Job
The required output is every entry below, copied exactly.

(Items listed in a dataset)
====
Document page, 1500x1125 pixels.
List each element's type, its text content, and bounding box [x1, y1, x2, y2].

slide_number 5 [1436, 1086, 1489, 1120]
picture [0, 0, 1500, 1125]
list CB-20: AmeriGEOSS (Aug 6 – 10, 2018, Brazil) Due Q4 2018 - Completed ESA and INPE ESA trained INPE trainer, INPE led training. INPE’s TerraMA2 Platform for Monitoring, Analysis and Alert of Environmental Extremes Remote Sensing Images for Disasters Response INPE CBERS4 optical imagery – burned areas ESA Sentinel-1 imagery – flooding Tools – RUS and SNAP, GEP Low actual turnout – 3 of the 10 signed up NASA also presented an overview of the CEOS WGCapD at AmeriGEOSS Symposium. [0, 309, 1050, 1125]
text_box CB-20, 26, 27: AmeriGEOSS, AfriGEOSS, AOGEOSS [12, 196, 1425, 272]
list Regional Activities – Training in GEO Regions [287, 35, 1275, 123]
====
Response
Document page, 1500x1125 pixels.
List each element's type, its text content, and bounding box [x1, y1, x2, y2].

slide_number 5 [1436, 1086, 1489, 1120]
picture [0, 0, 1500, 1125]
list CB-20: AmeriGEOSS (Aug 6 – 10, 2018, Brazil) Due Q4 2018 - Completed ESA and INPE ESA trained INPE trainer, INPE led training. INPE’s TerraMA2 Platform for Monitoring, Analysis and Alert of Environmental Extremes Remote Sensing Images for Disasters Response INPE CBERS4 optical imagery – burned areas ESA Sentinel-1 imagery – flooding Tools – RUS and SNAP, GEP Low actual turnout – 3 of the 10 signed up NASA also presented an overview of the CEOS WGCapD at AmeriGEOSS Symposium. [0, 309, 1050, 1125]
text_box CB-20, 26, 27: AmeriGEOSS, AfriGEOSS, AOGEOSS [12, 196, 1425, 272]
list Regional Activities – Training in GEO Regions [287, 35, 1275, 123]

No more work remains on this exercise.